Comparative Thermal Analysis of IPMSMs With Integral-Slot Distributed-Winding (ISDW) and Fractional-Slot Concentrated-Winding (FSCW) for Electric Vehicle Application

Fractional-slot concentrated-winding (FSCW) interior permanent magnet synchronous motors (IPMSMs) have been attracting considerable attention due to their high power density, high efficiency, short end winding, high slot fill factor, low cogging torque, excellent flux-weakening, and fault tolerance capability. However, compared to integral-slot distributed-winding (ISDW) IPMSMs, the key challenge of using FSCW configurations is the significant rotor losses, particularly at high speed. To figure out the IPMSM with which winding configuration is more suitable for electric vehicle (EV) application, the thermal behaviors of four IPMSMs with ISDW, single-, double-, and four-layer FSCWs are comprehensively and comparatively investigated in this paper. First, electromagnetic design and loss analysis of the four IPMSMs are investigated to meet the EV traction motor requirements.

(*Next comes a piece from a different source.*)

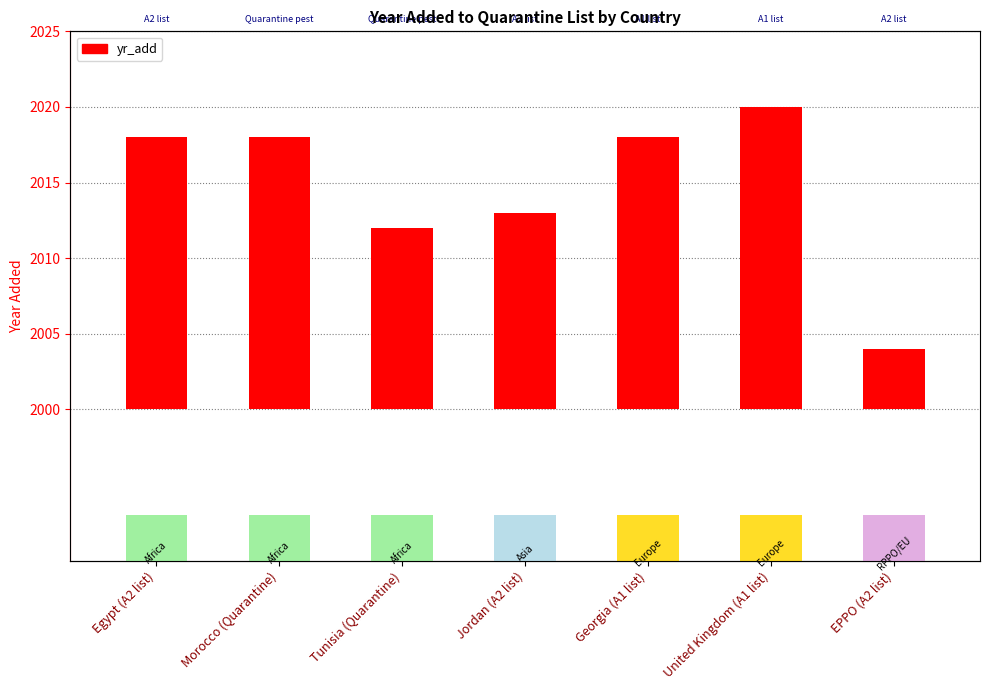

List the labels in order of value, largest first.

United Kingdom (A1 list), Egypt (A2 list), Morocco (Quarantine), Georgia (A1 list), Jordan (A2 list), Tunisia (Quarantine), EPPO (A2 list)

Second, finite-element method is employed to investigate the thermal performance of the IPMSMs under different rotational speeds and torque overload capacities. Thirdly, experiments implemented on an ISDW prototype are carried out to validate the presented analysis method. Finally, some conclusions are drawn for a suitable winding configuration selection and the PM traction motor design.